Fase Due: Confesercenti, nel commercio e nel turismo un’impresa su tre teme di chiudere definitivamente

Lockdown è costato un terzo del fatturato annuale per pubblici esercizi, alberghi e ambulanti, -25,7% per i negozi di moda. Servono indennizzi per i mancati ricavi e sostegno agli investimenti per adeguare le misure di sicurezza. Il sondaggio con SWG: il 50% delle imprese interessato al credito agevolato

La Fase Due è all’orizzonte, ma molte attività potrebbero non riaprire. Il 32% delle piccole e medie imprese di commercio e turismo ritiene che il lungo lockdown, anche se in esaurimento, potrebbe comunque averle messe a rischio di chiudere definitivamente. E un ulteriore 35% teme di chiudere se l’emergenza dovesse protrarsi ancora. È quanto emerge dalle elaborazioni condotte da Confesercenti sulla base dei dati disponibili e di survey agli imprenditori somministrati con SWG.

Il 57% degli imprenditori dei due settori è più preoccupato per la recessione economica che dei contagi. Anche con una ripartenza graduale a partire dal 4 maggio, infatti, l’economia del lockdown costerà alle imprese nel 2020 oltre 30 miliardi di euro fatturato: fino ad un terzo di quello annuale per pubblici esercizi (-29,4%), attività ricettive (-31%) e ambulanti (-32,9%), settore quest’ultimo in stato precario ormai da anni. Cancellato, in media, anche il 19,4% dei ricavi annuali delle imprese del commercio non alimentare. Arriva a perdere il 25,7% del fatturato l’abbigliamento, che dopo un decennio di crisi rischia il baratro con la perdita dell’intera stagione primaverile, la merce giacente ed i pagamenti che scadono.  E le prospettive di ripresa non sono semplici: l’onda lunga dell’emergenza dovrebbe durare fino a dicembre, in parte per le restrizioni che resteranno comunque in vigore, in parte per un probabile comportamento di spesa delle famiglie ancora condizionato dall’emergenza.

Per far fronte alla caduta di fatturato oltre la metà delle imprese valuta di utilizzare la possibilità di chiedere una linea di credito aggiuntiva pari al 25% del fatturato dell’anno precedente: il 23% ha intenzione di farlo subito, mentre il 30% è ancora indeciso. Ma gli interventi di sostegno messi in campo vengono bocciati dalle imprese: il 73% li ritiene “poco” o “per niente adeguati”.
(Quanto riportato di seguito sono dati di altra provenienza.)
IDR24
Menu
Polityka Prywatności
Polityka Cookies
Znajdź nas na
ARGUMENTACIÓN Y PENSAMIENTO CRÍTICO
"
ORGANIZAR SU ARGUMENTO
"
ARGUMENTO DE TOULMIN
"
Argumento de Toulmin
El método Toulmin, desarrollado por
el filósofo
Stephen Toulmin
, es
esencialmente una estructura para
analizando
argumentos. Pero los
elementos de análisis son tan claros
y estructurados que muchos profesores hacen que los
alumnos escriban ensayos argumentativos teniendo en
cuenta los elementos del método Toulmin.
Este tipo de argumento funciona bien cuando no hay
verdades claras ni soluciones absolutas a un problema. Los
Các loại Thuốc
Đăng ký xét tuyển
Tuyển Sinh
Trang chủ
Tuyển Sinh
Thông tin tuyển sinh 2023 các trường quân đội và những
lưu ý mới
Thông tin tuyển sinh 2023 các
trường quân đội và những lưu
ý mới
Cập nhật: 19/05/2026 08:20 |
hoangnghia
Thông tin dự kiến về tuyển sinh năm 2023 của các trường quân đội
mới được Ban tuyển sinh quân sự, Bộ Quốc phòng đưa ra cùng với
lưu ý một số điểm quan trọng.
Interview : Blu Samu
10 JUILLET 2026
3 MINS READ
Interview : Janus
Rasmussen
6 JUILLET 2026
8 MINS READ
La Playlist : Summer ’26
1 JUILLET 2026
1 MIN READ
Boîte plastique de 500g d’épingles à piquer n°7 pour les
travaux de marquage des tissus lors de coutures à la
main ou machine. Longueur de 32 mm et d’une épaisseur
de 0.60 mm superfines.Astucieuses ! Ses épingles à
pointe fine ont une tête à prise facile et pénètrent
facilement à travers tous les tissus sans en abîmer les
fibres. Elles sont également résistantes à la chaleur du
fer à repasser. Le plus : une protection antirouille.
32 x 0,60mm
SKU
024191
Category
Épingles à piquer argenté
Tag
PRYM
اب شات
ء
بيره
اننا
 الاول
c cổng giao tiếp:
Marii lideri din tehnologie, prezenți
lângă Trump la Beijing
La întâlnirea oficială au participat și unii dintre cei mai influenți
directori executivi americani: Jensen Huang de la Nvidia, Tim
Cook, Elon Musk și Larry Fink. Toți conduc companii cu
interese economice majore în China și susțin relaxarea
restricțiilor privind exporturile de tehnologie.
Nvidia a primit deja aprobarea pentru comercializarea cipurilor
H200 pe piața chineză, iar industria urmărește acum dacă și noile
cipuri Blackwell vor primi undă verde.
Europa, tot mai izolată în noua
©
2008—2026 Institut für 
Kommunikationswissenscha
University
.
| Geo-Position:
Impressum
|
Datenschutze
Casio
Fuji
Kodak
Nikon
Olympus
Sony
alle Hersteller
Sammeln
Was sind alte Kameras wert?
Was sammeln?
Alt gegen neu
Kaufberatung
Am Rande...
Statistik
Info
“Le attività hanno già subito forti perdite e continueranno a subirne, in virtù della lentezza della ripresa e delle difficoltà, incertezze, ad essa collegate”, spiega Patrizia De Luise. “Le misure messe in campo dal per assicurare liquidità alle imprese vanno accelerate e rese certe; ma non basteranno comunque a colmare i mancati ricavi e redditi. Servono forme di indennizzo o finanziamento a fondo perduto, commisurati al valore dei mancati redditi, per dare la possibilità alle imprese ed agli imprenditori di non chiudere definitivamente. Per avviare la fase di riapertura in sicurezza, invece, occorre accelerare sui protocolli di sicurezza per dare modo alle imprese di adeguarsi. Il che vuol dire anche metterle in condizione di poter avere a disposizione i presidi medici necessari garantendone l’approvvigionamento in maniera agevole e controllata, e sostenendo i costi dell’adeguamento attraverso credito d’imposta”.